**RECORDS PROVIDED**

·····

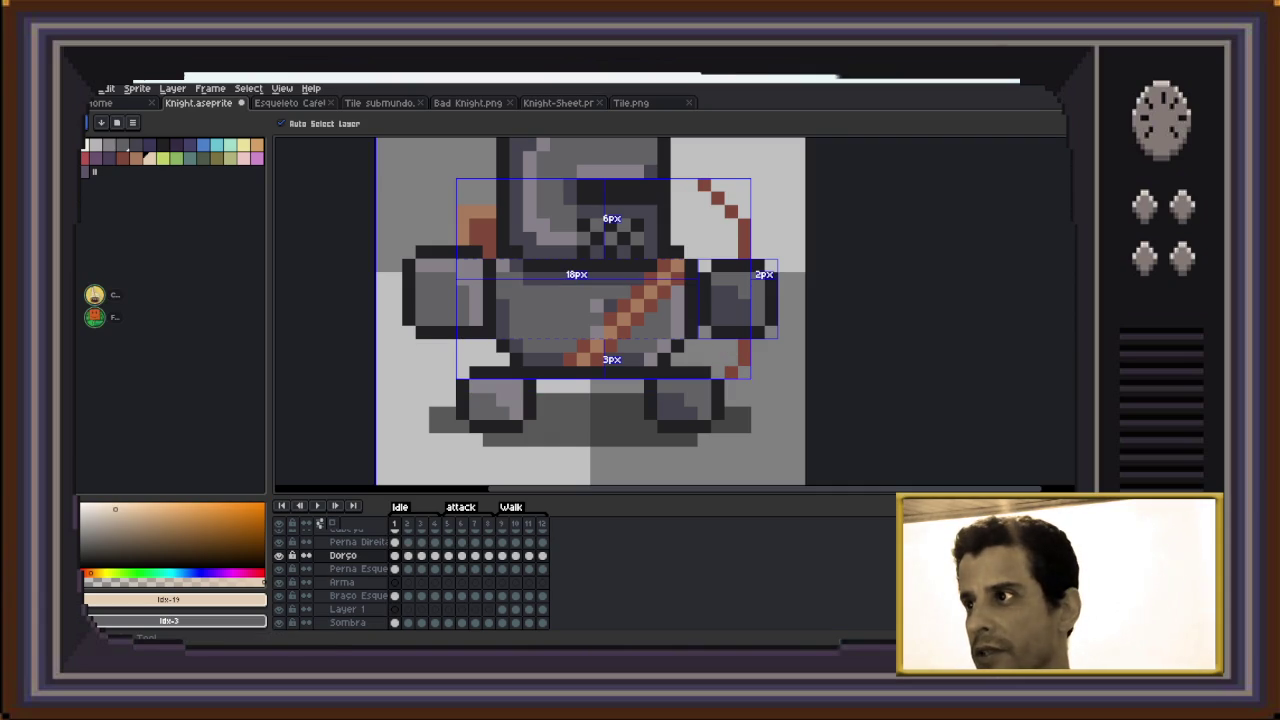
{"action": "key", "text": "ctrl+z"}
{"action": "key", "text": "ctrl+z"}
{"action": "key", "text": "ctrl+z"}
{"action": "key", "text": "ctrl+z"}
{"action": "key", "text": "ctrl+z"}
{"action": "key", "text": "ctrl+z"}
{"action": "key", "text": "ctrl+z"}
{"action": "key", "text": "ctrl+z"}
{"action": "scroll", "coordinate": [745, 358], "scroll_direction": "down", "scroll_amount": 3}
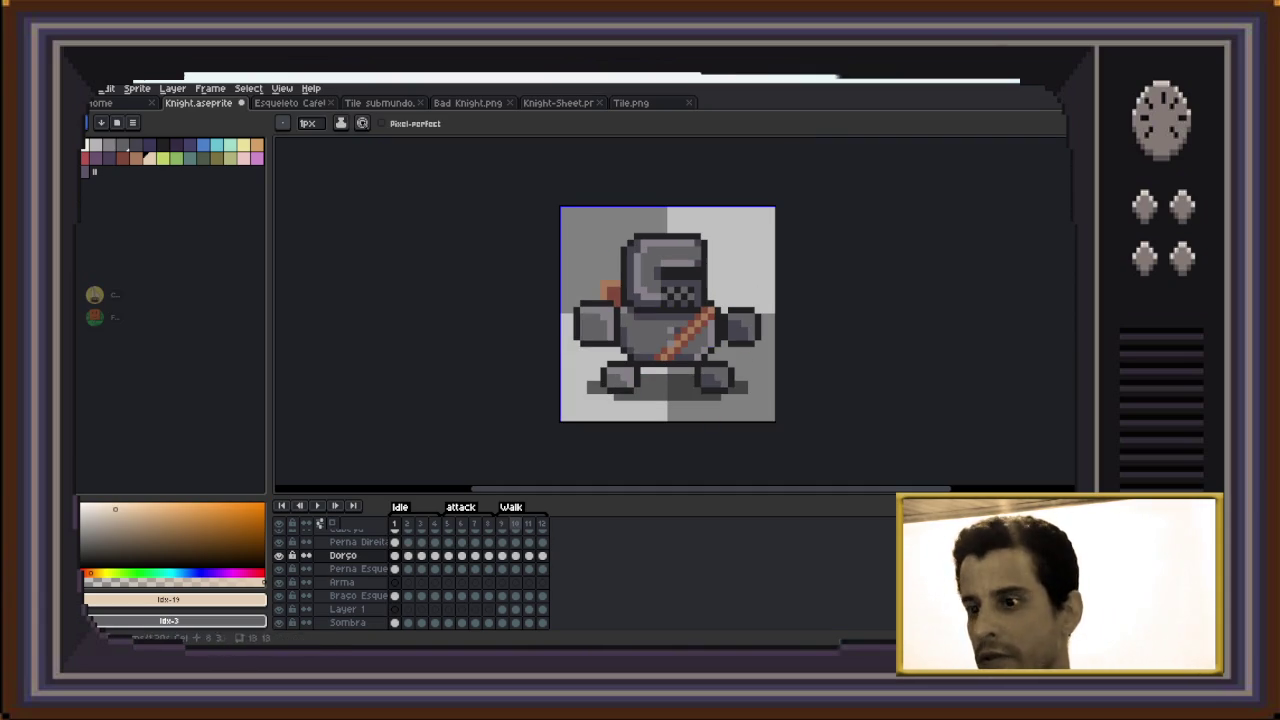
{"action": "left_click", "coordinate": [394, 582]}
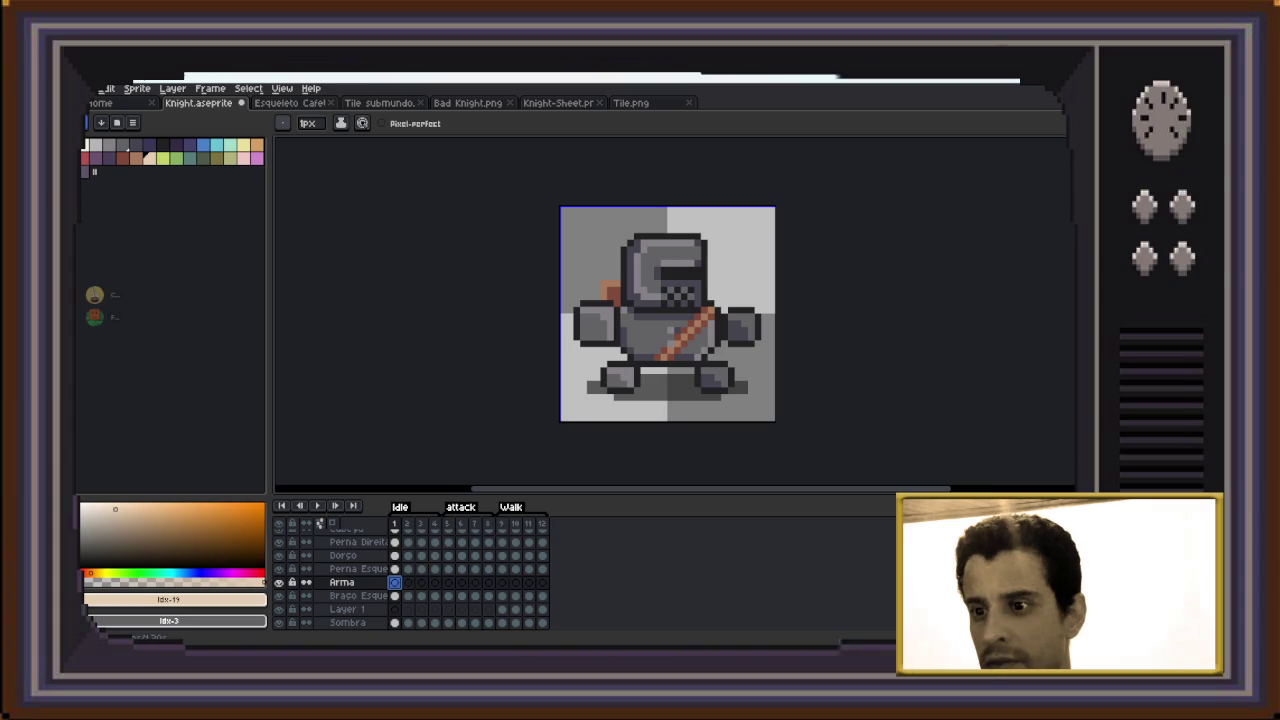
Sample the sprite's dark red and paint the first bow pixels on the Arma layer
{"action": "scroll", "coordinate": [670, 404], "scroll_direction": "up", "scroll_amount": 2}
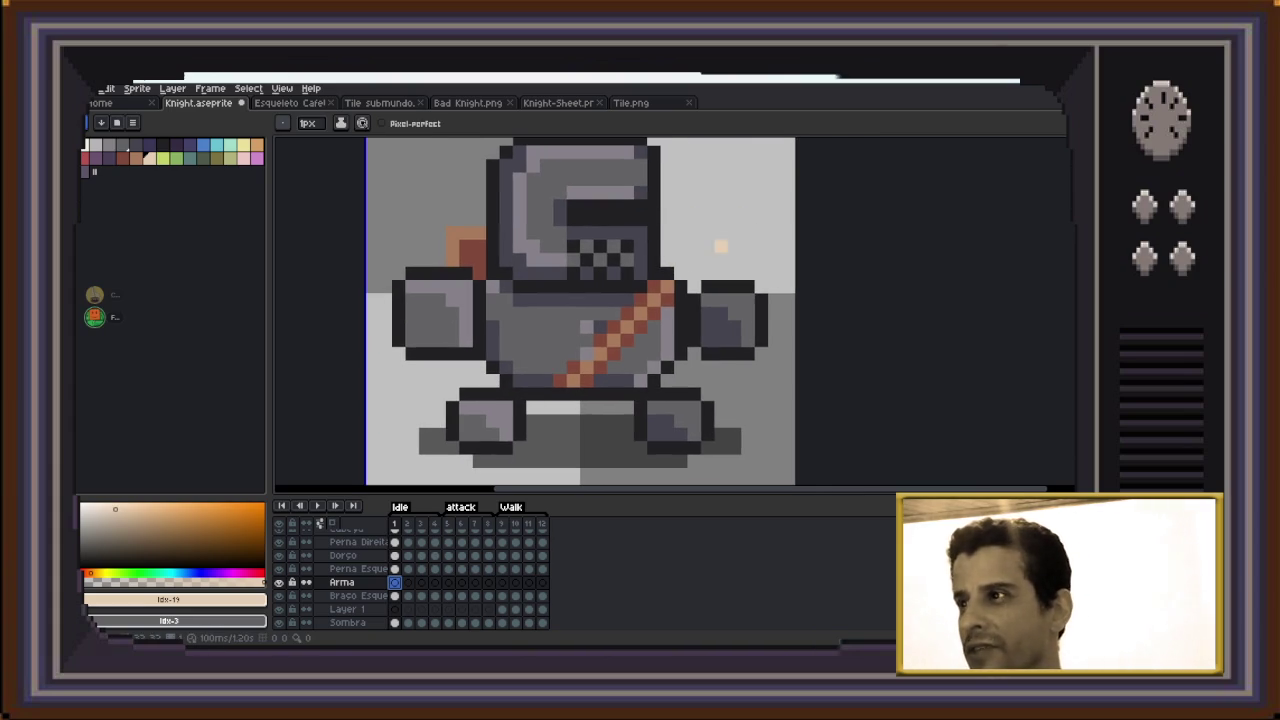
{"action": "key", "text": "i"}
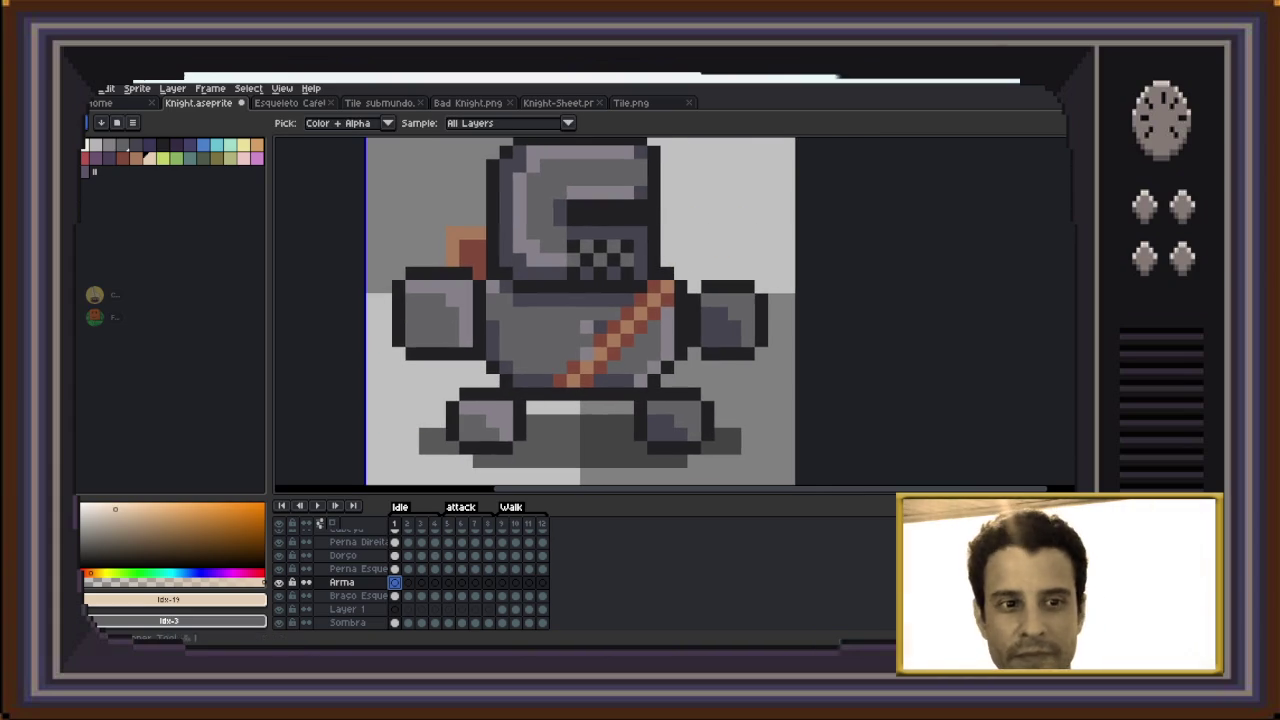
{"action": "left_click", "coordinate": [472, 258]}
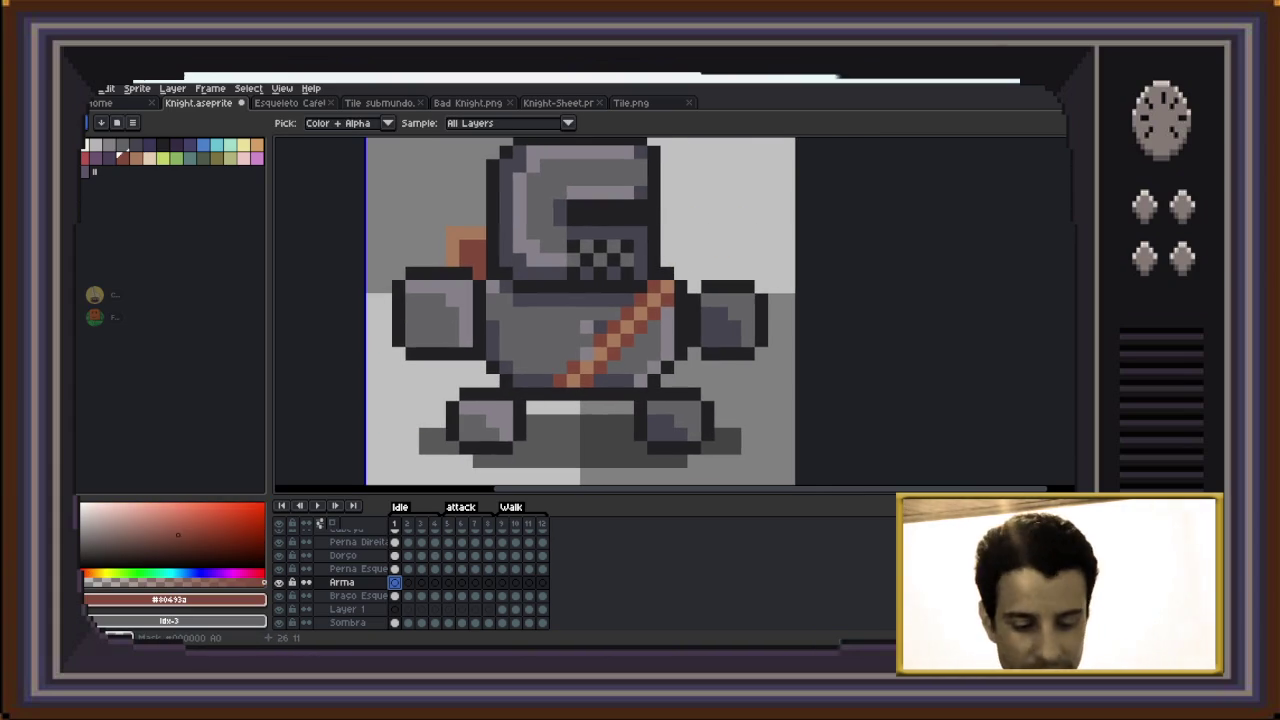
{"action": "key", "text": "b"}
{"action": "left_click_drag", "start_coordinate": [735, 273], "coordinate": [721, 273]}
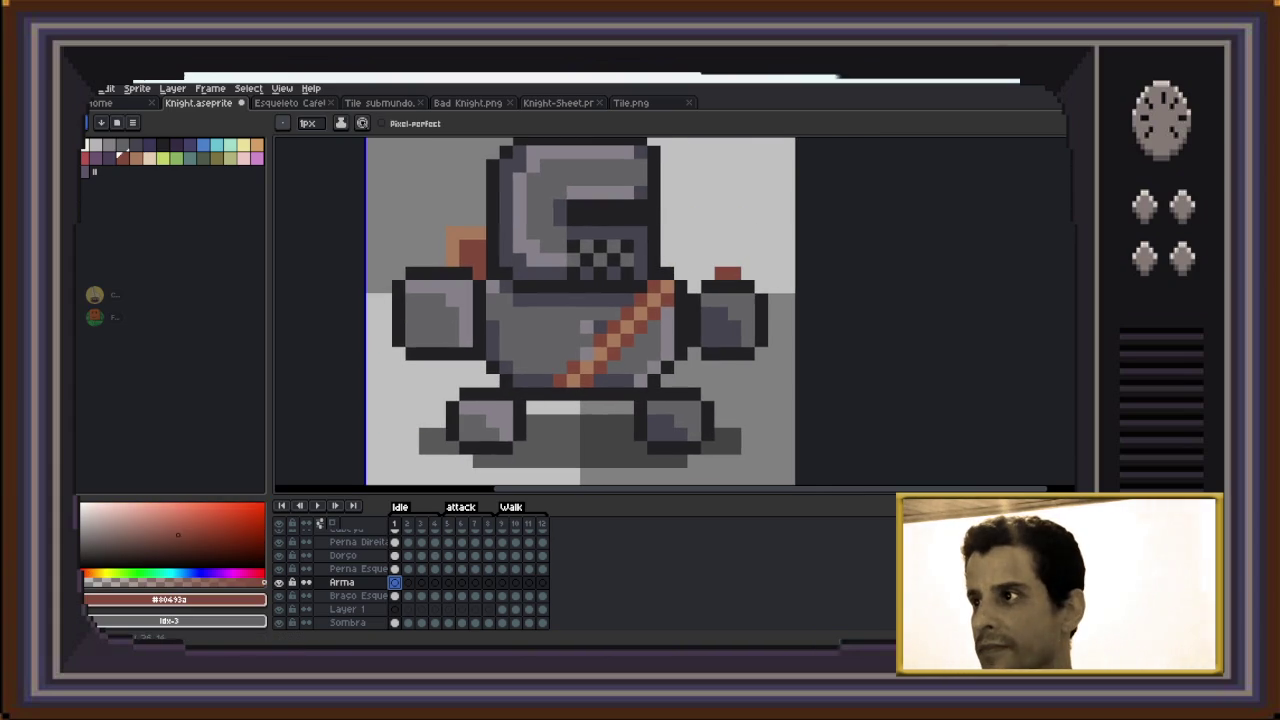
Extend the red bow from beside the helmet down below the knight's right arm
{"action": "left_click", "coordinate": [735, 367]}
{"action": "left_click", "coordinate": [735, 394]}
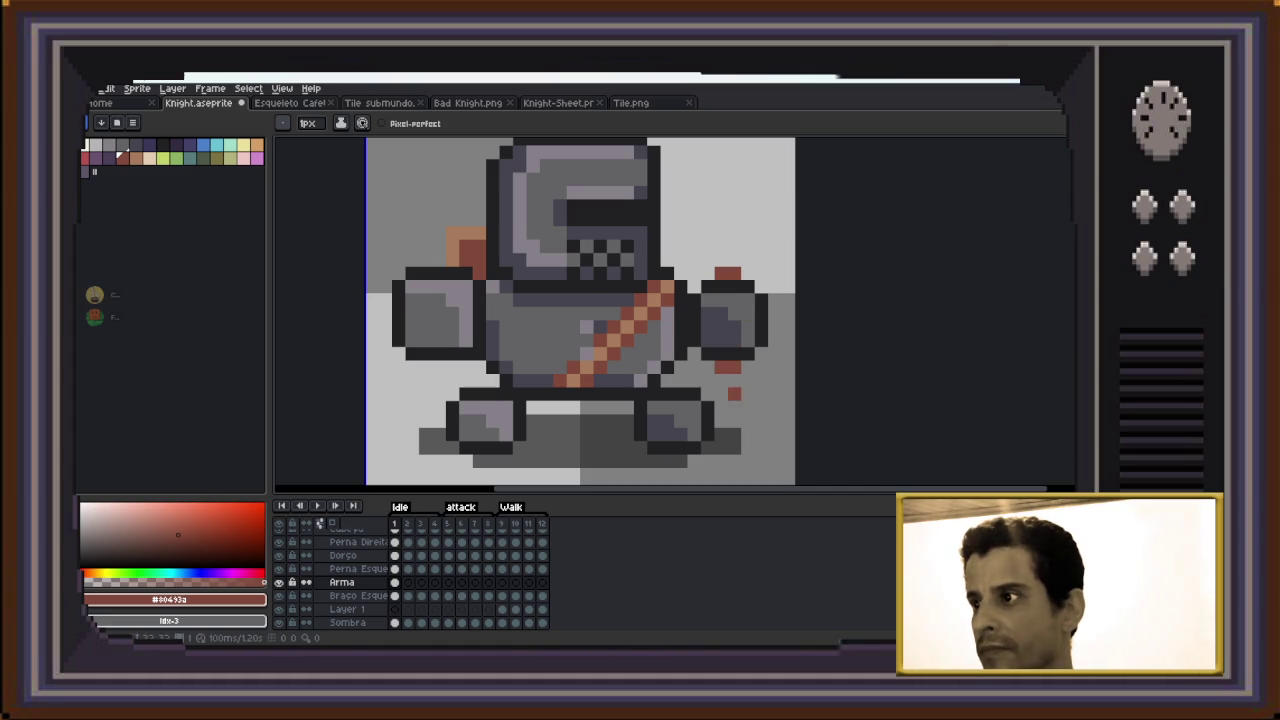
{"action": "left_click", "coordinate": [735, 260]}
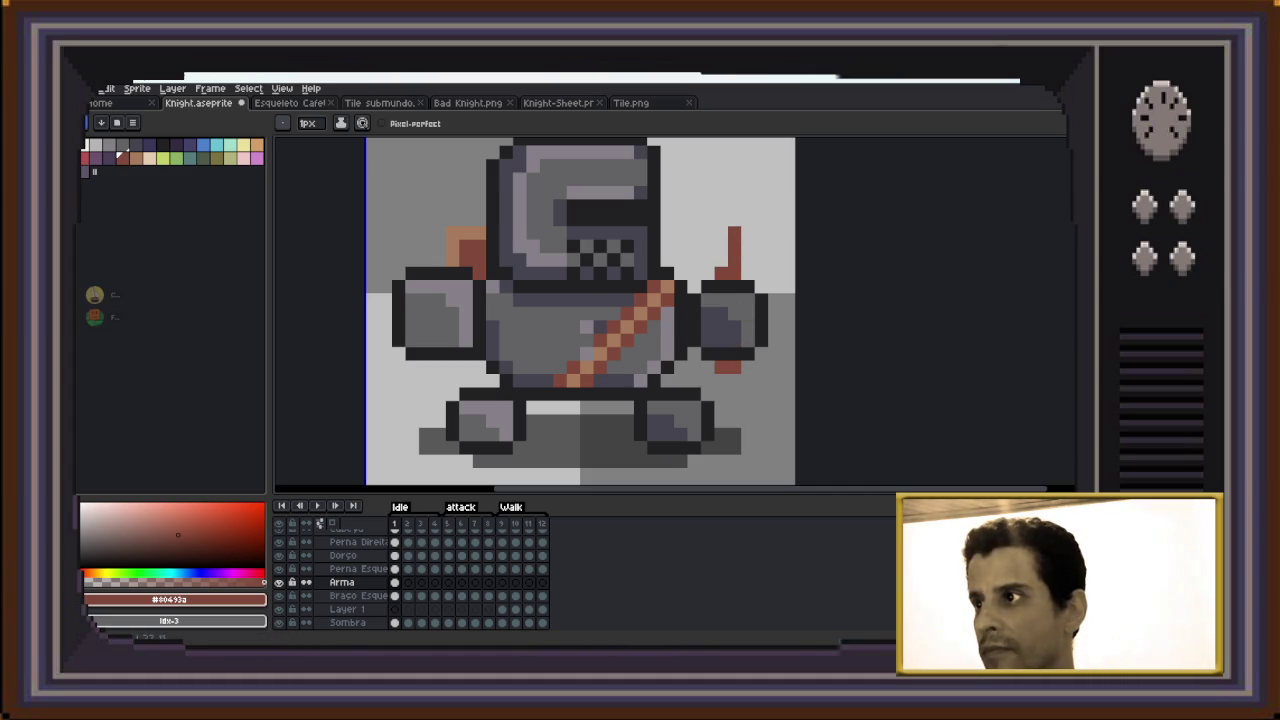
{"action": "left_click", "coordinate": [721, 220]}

·····

**WHAT YOU SHOULD DO**
The expected result is every record above, word for word, with no pictures in it.

**SOLUTION FOR THIS EXERCISE**
{"action": "key", "text": "ctrl+z"}
{"action": "key", "text": "ctrl+z"}
{"action": "key", "text": "ctrl+z"}
{"action": "key", "text": "ctrl+z"}
{"action": "key", "text": "ctrl+z"}
{"action": "key", "text": "ctrl+z"}
{"action": "key", "text": "ctrl+z"}
{"action": "key", "text": "ctrl+z"}
{"action": "scroll", "coordinate": [745, 358], "scroll_direction": "down", "scroll_amount": 3}
{"action": "left_click", "coordinate": [394, 582]}
Sample the sprite's dark red and paint the first bow pixels on the Arma layer
{"action": "scroll", "coordinate": [670, 404], "scroll_direction": "up", "scroll_amount": 2}
{"action": "key", "text": "i"}
{"action": "left_click", "coordinate": [472, 258]}
{"action": "key", "text": "b"}
{"action": "left_click_drag", "start_coordinate": [735, 273], "coordinate": [721, 273]}
Extend the red bow from beside the helmet down below the knight's right arm
{"action": "left_click", "coordinate": [735, 367]}
{"action": "left_click", "coordinate": [735, 394]}
{"action": "left_click", "coordinate": [735, 260]}
{"action": "left_click", "coordinate": [721, 220]}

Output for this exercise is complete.